Гуров успел сообразить, что переход, кроме этого выхода, имел еще два на противоположных сторонах улицы. Сбоку вдруг метнулось длинное тело. Оперативник соскочил на ходу и, огибая отчаянно сигналившие машины, бросился к подземному переходу.
Тут «уазик» подвел. Двигатель вдруг издал угасающий утробный гул и замолчал. Водитель успел выжать сцепление и выключить скорость. Тяжелая машина прокатилась еще несколько метров и уперлась передним колесом в бордюрный камень. Сыщик не стал слушать стенания водителя о пропавшем вдруг электричестве и о том, куда оно периодически девается. Он рывком распахнул дверь и оказался чуть ли не в объятиях инспектора ДПС.
– Стоять, документы! – выпалил молодой старший лейтенант, фиксировавший взглядом своего напарника, который подбежал к водительской дверце «уазика».
– Спокойно, ребята! – раздраженно рыкнул на молодых офицеров Лев Иванович. – Я из полиции. Полковник Гуров, Главное управление уголовного розыска!
– Документы! – снова потребовал старший лейтенант.
Сыщик вспомнил, сколько поддельных полковников, генералов и прокуроров выловили сотрудники дорожной полиции за последние годы на трассах Москвы и Подмосковья, и скрипнул зубами. Вон истинный вред от любителей покрасоваться в генеральской форме и покозырять солидными удостоверениями.

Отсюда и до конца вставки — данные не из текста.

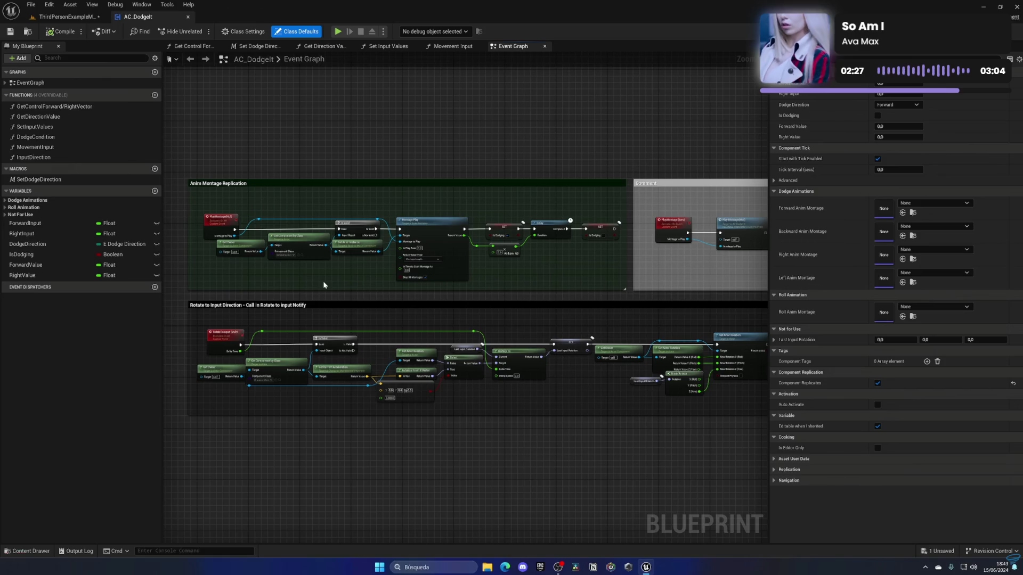
Step: Resume playing the dodge tutorial in full screen
mouse_move(446, 241)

Преступник уходит. Если ему удастся унести ноги, то вся его шайка будет знать, что им сели на хвост. Полковнику Гурову придется разбираться с лейтенантами и доказывать, что он и в самом деле высокопоставленный сотрудник полиции!

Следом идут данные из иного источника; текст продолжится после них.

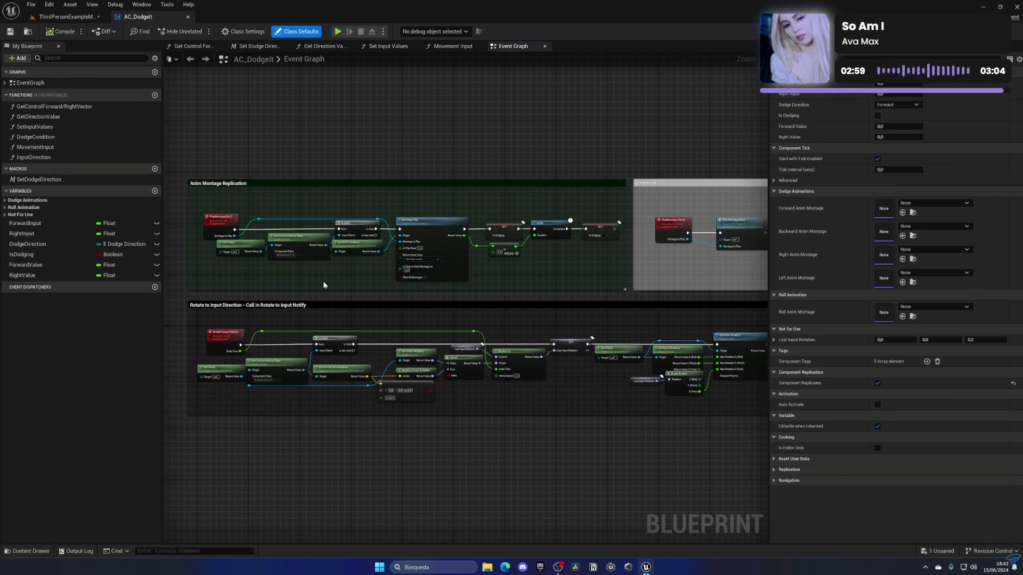
mouse_move(659, 400)
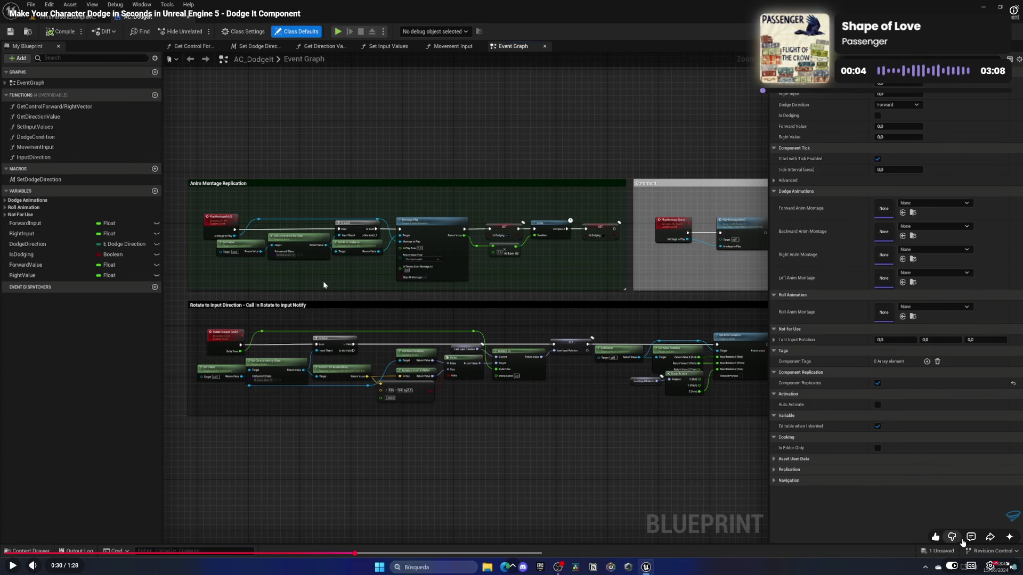
click(626, 472)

– Черт возьми!.. – не выдержал Гуров, доставая удостоверение и показывая его инспектору в развернутом виде. – Оперативник из вашего УВД преследует преступника, убийцу! Ему нужна помощь!..

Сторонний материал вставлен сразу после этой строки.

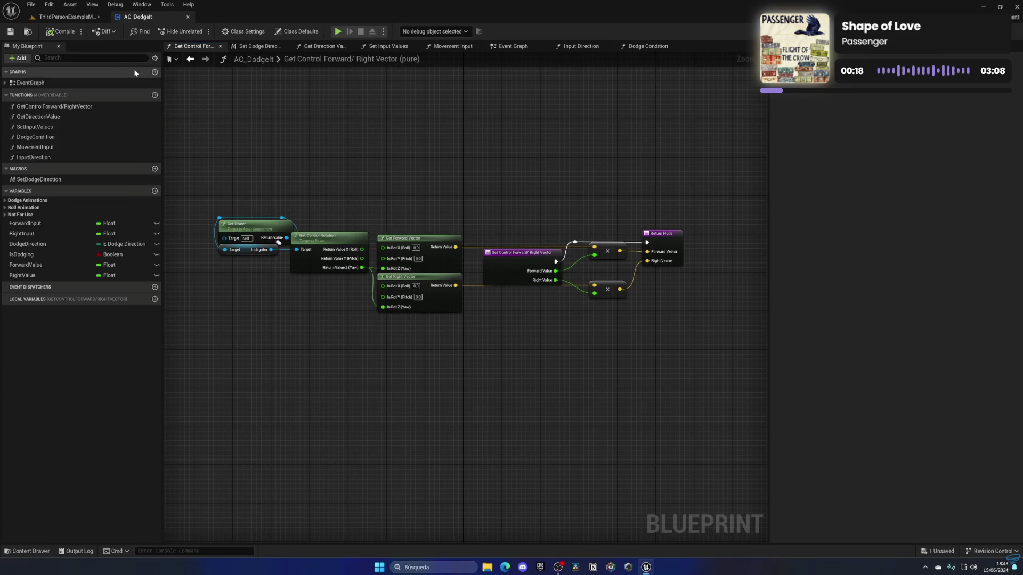
Step: Inspect the game mode classes in ThirdPersonExampleMap's World Settings
click(73, 16)
click(882, 267)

– Оперативник? – снова настороженно спросил старший лейтенант. – А как его фамилия, какое подразделение?
Вот это был удар! Гуров ведь так и не узнал фамилии и звания этого опера, с которым сталкивался уже второй раз. Звонить Коюшеву? Но это означает, что на погоне можно ставить крест. Как и на поимке Калачева. Все, ниточка оборвана!
Но тут до слуха Гурова донеся голос водителя «уазика»:
– Портнов его фамилия, звание – майор.
– Да, майор Портнов, – рискнул согласиться Гуров. – УВД по Зеленодольскому району. Начальник уголовного розыска майор Коюшев. Еще что? Да скорее же, черт вас возьми! Преступник вот-вот уйдет. Он выскочит из перехода в любом месте.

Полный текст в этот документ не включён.